CONTÀ. In questi giorni un video in cui si nota un orso avvicinarsi ad alcune persone è diventato virale. Molte utenti lo hanno rilanciato sui social posizionandolo in varie località del Trentino e in diversi momenti.
Come si nota dal radiocollare si tratta di uno dei plantigradi “problematici” monitorati da vicino dalla forestale. Con un po’ di ricerche si scopre che l’esemplare ripreso è M62. Il video infatti risale al 17 novembre 2021, quando M62 aveva seguito la traccia del trascinamento di un cervo abbattuto da quattro cacciatori nel comune di Contà, in val di Non.

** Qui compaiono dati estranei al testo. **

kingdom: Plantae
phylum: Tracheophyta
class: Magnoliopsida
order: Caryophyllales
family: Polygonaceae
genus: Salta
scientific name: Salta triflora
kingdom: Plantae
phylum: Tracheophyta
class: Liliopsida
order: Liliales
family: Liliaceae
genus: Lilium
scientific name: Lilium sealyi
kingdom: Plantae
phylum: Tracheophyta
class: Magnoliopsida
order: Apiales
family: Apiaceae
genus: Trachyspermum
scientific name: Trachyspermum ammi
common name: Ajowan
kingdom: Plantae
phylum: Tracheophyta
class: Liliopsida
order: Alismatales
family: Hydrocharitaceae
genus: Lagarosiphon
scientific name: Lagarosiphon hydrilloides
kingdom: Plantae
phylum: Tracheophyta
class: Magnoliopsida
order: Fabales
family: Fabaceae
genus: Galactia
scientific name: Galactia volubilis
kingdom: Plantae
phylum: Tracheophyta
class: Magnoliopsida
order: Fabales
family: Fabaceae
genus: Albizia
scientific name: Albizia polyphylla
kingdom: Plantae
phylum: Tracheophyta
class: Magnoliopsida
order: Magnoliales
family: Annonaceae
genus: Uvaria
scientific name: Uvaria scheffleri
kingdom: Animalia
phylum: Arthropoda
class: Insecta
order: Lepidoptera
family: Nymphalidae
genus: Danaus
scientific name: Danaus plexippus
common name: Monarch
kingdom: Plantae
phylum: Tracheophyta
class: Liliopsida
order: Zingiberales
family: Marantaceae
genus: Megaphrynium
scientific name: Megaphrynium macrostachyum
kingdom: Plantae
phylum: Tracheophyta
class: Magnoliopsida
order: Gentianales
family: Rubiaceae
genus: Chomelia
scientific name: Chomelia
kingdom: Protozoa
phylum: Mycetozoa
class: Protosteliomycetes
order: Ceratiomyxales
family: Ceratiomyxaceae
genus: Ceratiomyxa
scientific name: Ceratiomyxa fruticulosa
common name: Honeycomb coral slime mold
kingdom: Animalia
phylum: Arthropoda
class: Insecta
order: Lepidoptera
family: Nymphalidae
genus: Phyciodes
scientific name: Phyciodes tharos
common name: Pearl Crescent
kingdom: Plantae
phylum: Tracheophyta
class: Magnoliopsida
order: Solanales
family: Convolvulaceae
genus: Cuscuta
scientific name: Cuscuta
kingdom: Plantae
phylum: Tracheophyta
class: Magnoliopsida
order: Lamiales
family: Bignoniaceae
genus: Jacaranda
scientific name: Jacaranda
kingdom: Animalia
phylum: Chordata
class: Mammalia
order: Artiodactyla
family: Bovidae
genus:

Come riportato nel Rapporto grandi carnivori del 2021, il maschio si era avvicinato ai cacciatori, spingendosi a una distanza minima di 15 metri dalle persone coinvolte. “L’interazione è durata a lungo – circa una decina di minuti, specificano i forestali – durante i quali l’orso ha manifestato un’estrema confidenza/accettazione della presenza ravvicinata dei quattro cacciatori, nonostante i loro tentativi di allontanarlo”.
Questo esemplare peraltro fa parte della stessa cucciolata di M57 (catturato nel 2020 dopo aver aggredito un carabinieri ad Andalo) e di F43, la femmina morta nel settembre 2022 durante la cattura.
Si ricorda che a fine aprile la carcassa di M62 è stata rinvenuta da alcuni escursionisti in una zona impervia tra il lago di Molveno e San Lorenzo Dorsino. Con ogni probabilità l’esemplare, che aveva circa 4 anni, è stato ucciso da un orso maschio adulto.